You should treat your testing code just as you treat your "regular" code. Just as well designed, just as modularized, just as effective, just as clean. The testing code is in fact just as much part of the "regular" code as the rest of the code.

-- 
/Jacob Carlborg
December 22, 2011
On 22/12/2011 03:41, Jonathan M Davis wrote:
<snip>
> http://jmdavis.github.com/d-programming-language.org/std_datetime.html

Have I got all this right?

- a flag goes from % up to another %, a {, a whitespace or punctuation character
- flags with [...] portions are exceptions to this rule, extending to the closing ]
- %{ or %} is a literal { or }
- all literal characters that aren't classed as whitespace or punctuation must be enclosed in {...}
- {%} is just a literal %
- in %C2* and %Cn* flags, C must be either _ (space) or 0


To look at the detail:

- In %nY, does "up to n" mean that it truncates years longer than that to that many characters?  Does it strip any leading 0s that result from this truncation?  (Under %3Y, does 2011 become 11 or 011?)

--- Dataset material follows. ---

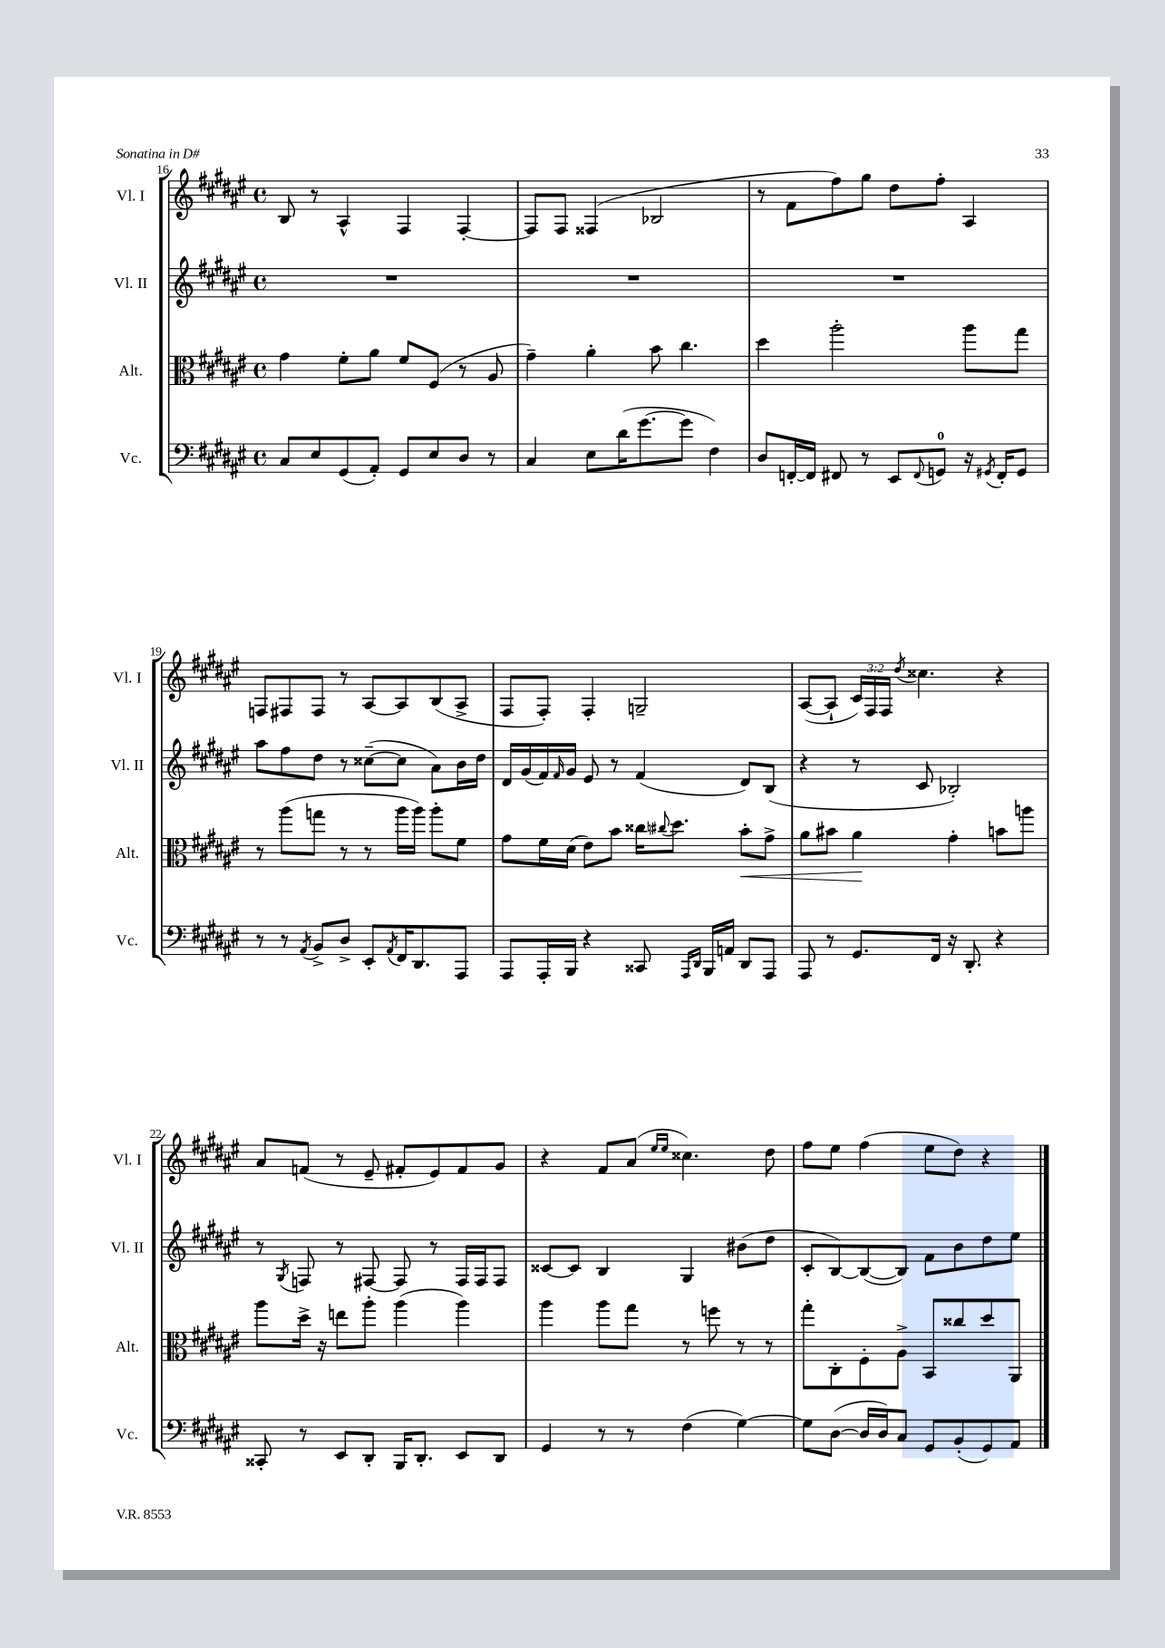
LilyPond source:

- But the approach to formatting the year is nicely systematic.  (I've thought of possibly adding to my scheme a means of formatting dates to arbitrary length with sign, in order to support the ISO format for years that may be outside the 1BC-9999 range.

- If you're going to have the ISO week number in the system, it seems to me you should also have the week-numbering year.  (I've thought about possibly adding these to my scheme.)

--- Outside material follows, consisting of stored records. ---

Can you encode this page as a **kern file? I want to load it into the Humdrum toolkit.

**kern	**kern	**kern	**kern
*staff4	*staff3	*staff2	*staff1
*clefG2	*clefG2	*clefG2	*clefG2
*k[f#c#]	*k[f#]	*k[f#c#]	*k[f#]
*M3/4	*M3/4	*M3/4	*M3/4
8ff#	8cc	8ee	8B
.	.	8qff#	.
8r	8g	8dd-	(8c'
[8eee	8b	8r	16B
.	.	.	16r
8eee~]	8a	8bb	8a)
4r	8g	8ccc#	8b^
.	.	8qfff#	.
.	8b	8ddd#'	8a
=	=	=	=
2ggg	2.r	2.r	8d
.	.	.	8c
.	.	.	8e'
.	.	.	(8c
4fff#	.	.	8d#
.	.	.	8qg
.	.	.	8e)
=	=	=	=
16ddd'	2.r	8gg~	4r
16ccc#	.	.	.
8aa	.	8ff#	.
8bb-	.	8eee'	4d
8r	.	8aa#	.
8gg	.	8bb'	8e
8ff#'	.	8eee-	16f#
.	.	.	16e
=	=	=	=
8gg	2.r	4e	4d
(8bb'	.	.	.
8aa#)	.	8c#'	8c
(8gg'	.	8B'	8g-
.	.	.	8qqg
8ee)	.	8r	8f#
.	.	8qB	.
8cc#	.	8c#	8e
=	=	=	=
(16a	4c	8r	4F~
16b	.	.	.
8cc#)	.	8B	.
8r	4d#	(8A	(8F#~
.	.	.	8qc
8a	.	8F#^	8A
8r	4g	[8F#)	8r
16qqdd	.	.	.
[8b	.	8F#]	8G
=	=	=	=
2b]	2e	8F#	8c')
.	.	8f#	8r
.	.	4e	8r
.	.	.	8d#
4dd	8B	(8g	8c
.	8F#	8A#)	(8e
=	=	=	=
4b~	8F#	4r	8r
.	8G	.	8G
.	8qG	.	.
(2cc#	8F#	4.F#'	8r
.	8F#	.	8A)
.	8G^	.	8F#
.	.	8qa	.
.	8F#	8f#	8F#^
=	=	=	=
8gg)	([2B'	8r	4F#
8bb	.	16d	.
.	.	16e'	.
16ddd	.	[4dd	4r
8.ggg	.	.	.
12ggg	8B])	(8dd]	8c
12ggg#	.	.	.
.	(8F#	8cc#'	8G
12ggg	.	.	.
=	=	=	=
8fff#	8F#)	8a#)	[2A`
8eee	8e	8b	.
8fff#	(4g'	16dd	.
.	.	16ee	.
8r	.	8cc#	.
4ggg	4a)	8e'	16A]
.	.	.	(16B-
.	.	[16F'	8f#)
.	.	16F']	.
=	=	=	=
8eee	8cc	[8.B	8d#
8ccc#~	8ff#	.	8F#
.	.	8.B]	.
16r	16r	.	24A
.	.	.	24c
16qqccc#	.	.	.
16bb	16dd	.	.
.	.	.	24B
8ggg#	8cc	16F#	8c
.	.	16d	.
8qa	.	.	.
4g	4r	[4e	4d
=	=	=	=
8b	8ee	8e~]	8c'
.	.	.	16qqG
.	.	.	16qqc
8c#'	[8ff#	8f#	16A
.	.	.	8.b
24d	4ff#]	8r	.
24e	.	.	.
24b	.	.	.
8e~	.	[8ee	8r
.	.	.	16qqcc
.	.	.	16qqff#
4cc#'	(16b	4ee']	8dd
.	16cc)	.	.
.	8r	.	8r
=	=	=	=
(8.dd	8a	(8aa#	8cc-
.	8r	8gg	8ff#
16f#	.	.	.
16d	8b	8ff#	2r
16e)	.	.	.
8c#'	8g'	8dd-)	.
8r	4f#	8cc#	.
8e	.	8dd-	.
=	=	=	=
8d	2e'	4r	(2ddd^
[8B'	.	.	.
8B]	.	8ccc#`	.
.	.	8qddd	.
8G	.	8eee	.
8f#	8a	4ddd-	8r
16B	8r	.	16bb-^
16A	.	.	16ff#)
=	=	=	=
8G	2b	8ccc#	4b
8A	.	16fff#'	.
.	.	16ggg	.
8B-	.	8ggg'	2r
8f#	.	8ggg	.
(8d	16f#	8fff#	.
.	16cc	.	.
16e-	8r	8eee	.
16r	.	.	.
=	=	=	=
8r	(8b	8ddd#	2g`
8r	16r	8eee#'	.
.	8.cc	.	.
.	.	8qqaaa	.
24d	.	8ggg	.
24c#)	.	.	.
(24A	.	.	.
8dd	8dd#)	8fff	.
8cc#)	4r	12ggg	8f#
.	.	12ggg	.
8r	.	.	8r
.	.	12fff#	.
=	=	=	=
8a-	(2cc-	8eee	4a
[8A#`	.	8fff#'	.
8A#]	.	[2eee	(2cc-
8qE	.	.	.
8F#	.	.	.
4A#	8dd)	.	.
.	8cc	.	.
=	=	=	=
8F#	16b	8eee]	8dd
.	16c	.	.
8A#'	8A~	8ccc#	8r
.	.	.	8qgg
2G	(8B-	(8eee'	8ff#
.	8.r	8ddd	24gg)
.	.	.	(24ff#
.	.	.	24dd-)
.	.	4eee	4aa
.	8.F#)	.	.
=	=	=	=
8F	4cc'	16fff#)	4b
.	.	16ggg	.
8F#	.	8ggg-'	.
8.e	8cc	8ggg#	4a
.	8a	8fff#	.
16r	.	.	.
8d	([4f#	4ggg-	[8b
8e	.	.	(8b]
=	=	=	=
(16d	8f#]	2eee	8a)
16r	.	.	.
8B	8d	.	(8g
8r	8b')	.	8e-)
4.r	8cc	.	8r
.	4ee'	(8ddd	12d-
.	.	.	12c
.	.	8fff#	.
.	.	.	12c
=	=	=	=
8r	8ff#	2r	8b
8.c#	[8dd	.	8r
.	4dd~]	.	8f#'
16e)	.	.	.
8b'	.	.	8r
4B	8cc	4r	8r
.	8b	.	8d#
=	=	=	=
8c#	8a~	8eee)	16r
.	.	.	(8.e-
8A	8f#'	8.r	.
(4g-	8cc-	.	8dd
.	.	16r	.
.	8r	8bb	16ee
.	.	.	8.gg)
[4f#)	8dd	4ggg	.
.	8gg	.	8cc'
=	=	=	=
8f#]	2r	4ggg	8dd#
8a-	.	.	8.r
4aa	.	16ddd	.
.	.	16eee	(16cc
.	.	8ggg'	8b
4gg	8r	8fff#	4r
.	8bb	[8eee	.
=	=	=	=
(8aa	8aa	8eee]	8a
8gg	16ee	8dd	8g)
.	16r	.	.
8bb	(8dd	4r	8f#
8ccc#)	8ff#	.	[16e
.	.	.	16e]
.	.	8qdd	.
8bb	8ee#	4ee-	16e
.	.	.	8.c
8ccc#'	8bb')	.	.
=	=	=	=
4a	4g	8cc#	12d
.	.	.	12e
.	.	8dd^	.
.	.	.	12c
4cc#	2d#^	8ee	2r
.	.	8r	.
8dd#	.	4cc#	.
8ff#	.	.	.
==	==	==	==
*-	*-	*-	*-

- In %F, What does "as many digits as necessary" mean?  In particular, why in the example code does it give 12/100000 and not 3/25000 despite the latter being shorter?

- Can only literal stuff be included within %BC[...] and %AD[...]?

- %cond and %func - I'm made to wonder to what extent this would be used and to what extent it would just be simpler to use if / ?: / ~.  Anyway, I assume that if there's more than one, they will reference the template arguments in order.  Can %cond contain other %*[...] flags?  Indeed, can %cond's be nested to arbitrary depth?

- Does %localeDate give the short or the long date format?  (This and %localeTime are handled by separate functions in my library - I didn't think there was any real use case for including such a thing within a longer formatted date/time string.)


On the whole, it seems a powerful system.  The format strings can get quite obfuscated, but at least the flags that are likely to be commonly used aren't too bad.

It seems strange to require explicit notations both for flags and for alphanumeric literals.  But I suppose it makes the literals easier to read than having to follow where all those % signs are.

One thing I noticed doesn't appear in your scheme is ordinal suffix.  OK, so arbitrary alignment fields and collapsible portions aren't to be seen either, but those are quite rare in format string schemes anyway.

Stewart.
December 22, 2011
Walter Bright wrote:
> My first thought is that std.datetime is already very large. Few will
> need a custom date formatter, so it should be in a separate module to:
>
> 1. reduce cognitive load on the programmer
>
> 2. reduce the overhead pulled in for every program that may want to use
> an std.datetime function, but not need custom formatting

Why not just extract unittest code to separate module?